TRAVAIL DEMANDÉ:
1. Relevez les termes de la devise républicaine cités dans le texte sur la laïcité.
2. D'après le texte sur la laïcité, de quoi vivent les Cahiers pédagogiques ?
3. Recopiez, s'il vous plaît, le passage du texte sur la laïcité qui commence par « Les Cahiers pédagogiques » et se poursuit jusqu'à « valeur menacée ? ».

TEXTE PRÉSENTÉ:
Les Cahiers pédagogiques sont une revue associative qui vit de ses abonnements et ventes au numéro.
Pensez à vous abonner sur notre librairie en ligne, c’est grâce à cela que nous tenons bon !

Antidotes, saison 2, épisode 6 – La laïcité, une valeur menacée ?

La laïcité est-elle une valeur, au même titre que la liberté, l’égalité, la fraternité, ou plutôt un principe philosophique et juridique permettant de les garantir? Est-elle menacée, comme on l’entend dire, et qui la menacerait ? Une mise au point nécessaire qui s’inscrit dans notre série d’antidotes dans la cadre de la campagne électorale actuelle.

Il n’est pas rare d’entendre dans les discours publics récents, tant politiques que médiatiques, que la laïcité serait une « valeur » de la République, à l’instar de celles déjà attestées dans la devise républicaine « Liberté, Égalité, Fraternité ». Il est tout aussi fréquent d’entendre, et de la part des mêmes locuteurs, que cette laïcité serait particulièrement menacée de nos jours et qu’il serait de notre devoir de la défendre contre vents et marée, tant à l’école que dans le reste de la société.

DONNÉES À EXAMINER:

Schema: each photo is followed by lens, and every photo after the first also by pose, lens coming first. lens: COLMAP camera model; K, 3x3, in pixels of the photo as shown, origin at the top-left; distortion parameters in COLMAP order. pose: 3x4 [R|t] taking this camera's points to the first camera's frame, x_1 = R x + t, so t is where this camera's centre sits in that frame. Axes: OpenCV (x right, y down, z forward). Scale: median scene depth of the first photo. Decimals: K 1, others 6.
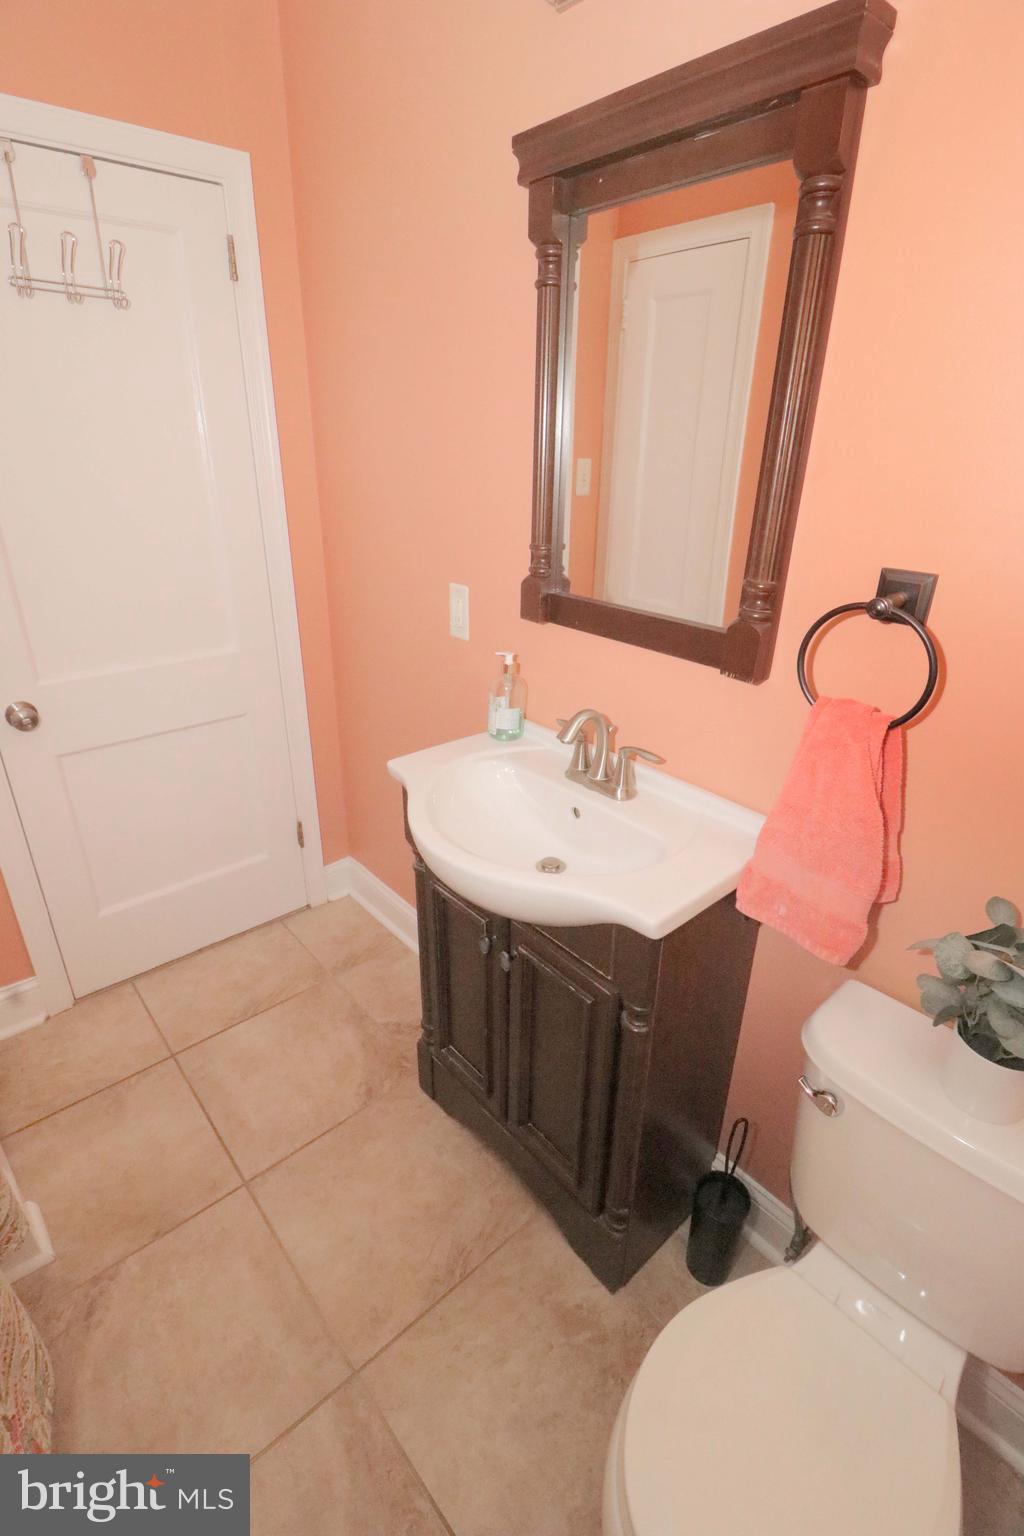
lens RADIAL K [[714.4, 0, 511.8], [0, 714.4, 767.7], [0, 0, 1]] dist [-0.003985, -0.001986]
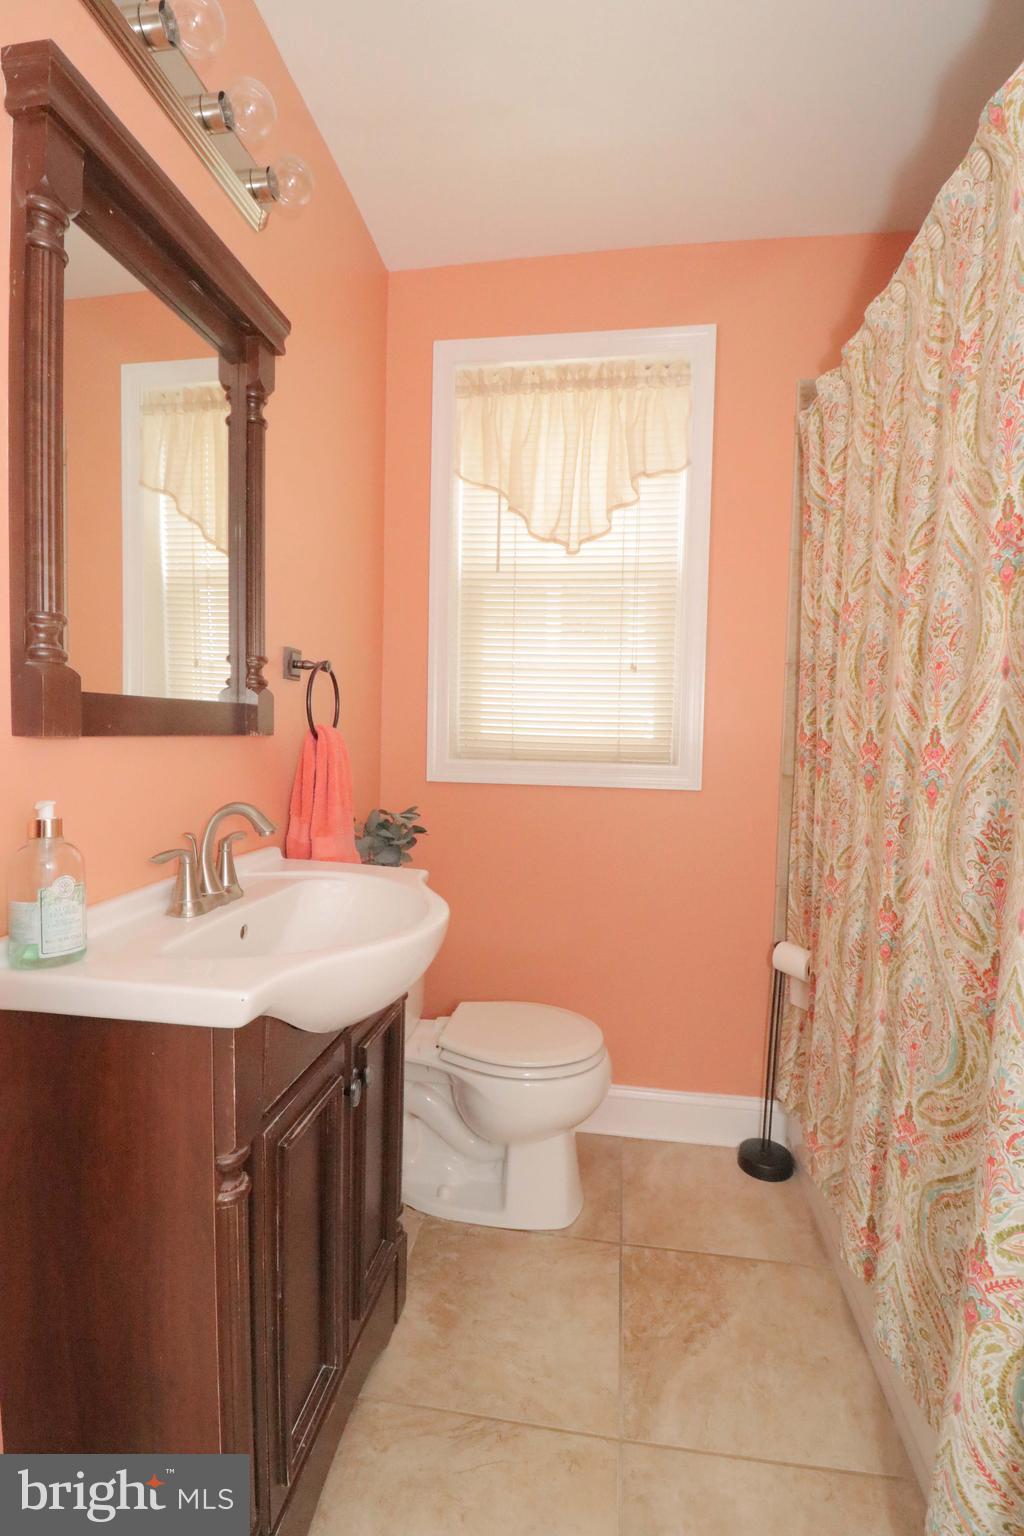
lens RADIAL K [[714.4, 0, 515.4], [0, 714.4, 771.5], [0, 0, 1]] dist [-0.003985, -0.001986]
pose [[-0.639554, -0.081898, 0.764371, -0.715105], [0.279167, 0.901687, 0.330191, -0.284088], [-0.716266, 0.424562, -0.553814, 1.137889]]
==
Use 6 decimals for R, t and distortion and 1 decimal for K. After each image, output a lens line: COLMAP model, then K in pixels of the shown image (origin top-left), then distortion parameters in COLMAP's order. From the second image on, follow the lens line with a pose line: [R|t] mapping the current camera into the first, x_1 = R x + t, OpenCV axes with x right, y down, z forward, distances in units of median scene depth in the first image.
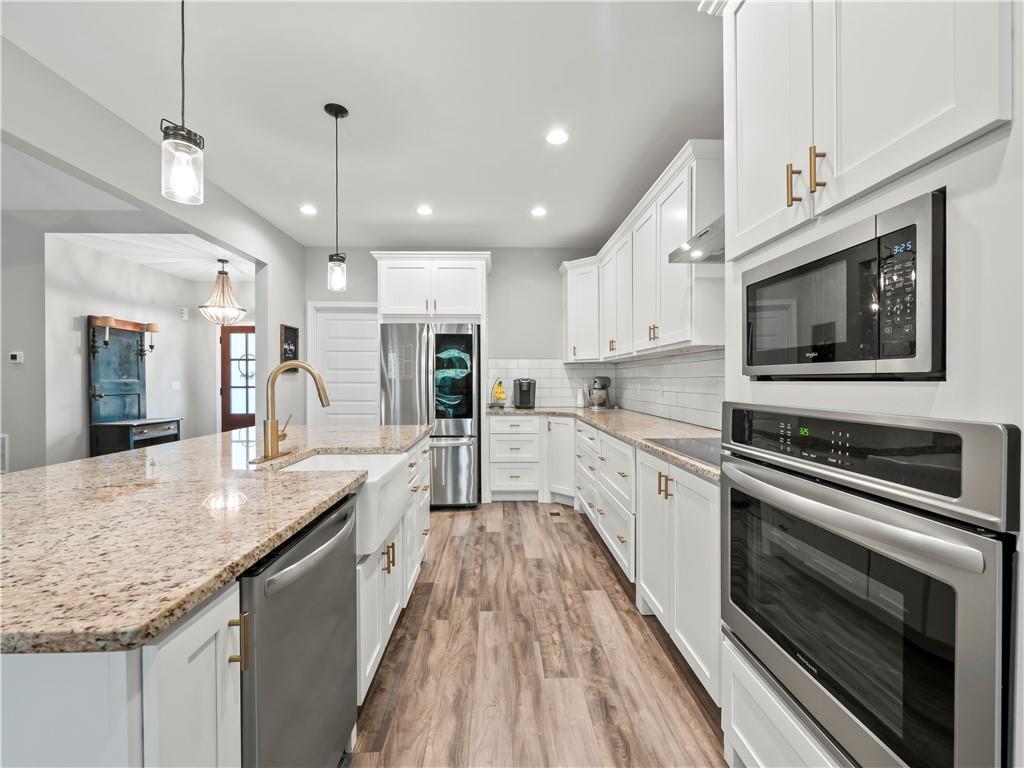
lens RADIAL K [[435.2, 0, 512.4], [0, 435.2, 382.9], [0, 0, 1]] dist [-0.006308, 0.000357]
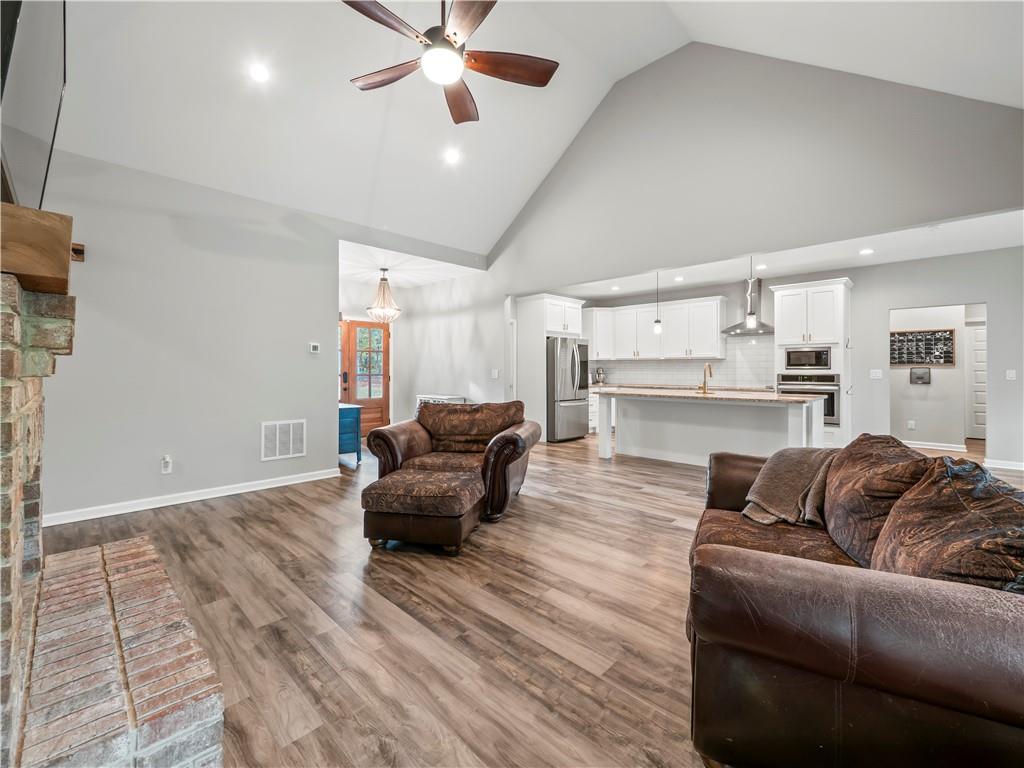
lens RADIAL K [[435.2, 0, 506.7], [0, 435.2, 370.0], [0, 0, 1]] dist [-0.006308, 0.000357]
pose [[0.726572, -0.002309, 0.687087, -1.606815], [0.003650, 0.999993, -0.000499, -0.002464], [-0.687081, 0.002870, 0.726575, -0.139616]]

RÉSULTATS OBTENUS:
1. Liberté, Égalité, Fraternité

2. De leurs abonnements et de leurs ventes au numéro.

3.
Les Cahiers pédagogiques sont une revue associative qui vit de ses abonnements et ventes au numéro.
Pensez à vous abonner sur notre librairie en ligne, c’est grâce à cela que nous tenons bon !

Antidotes, saison 2, épisode 6 – La laïcité, une valeur menacée ?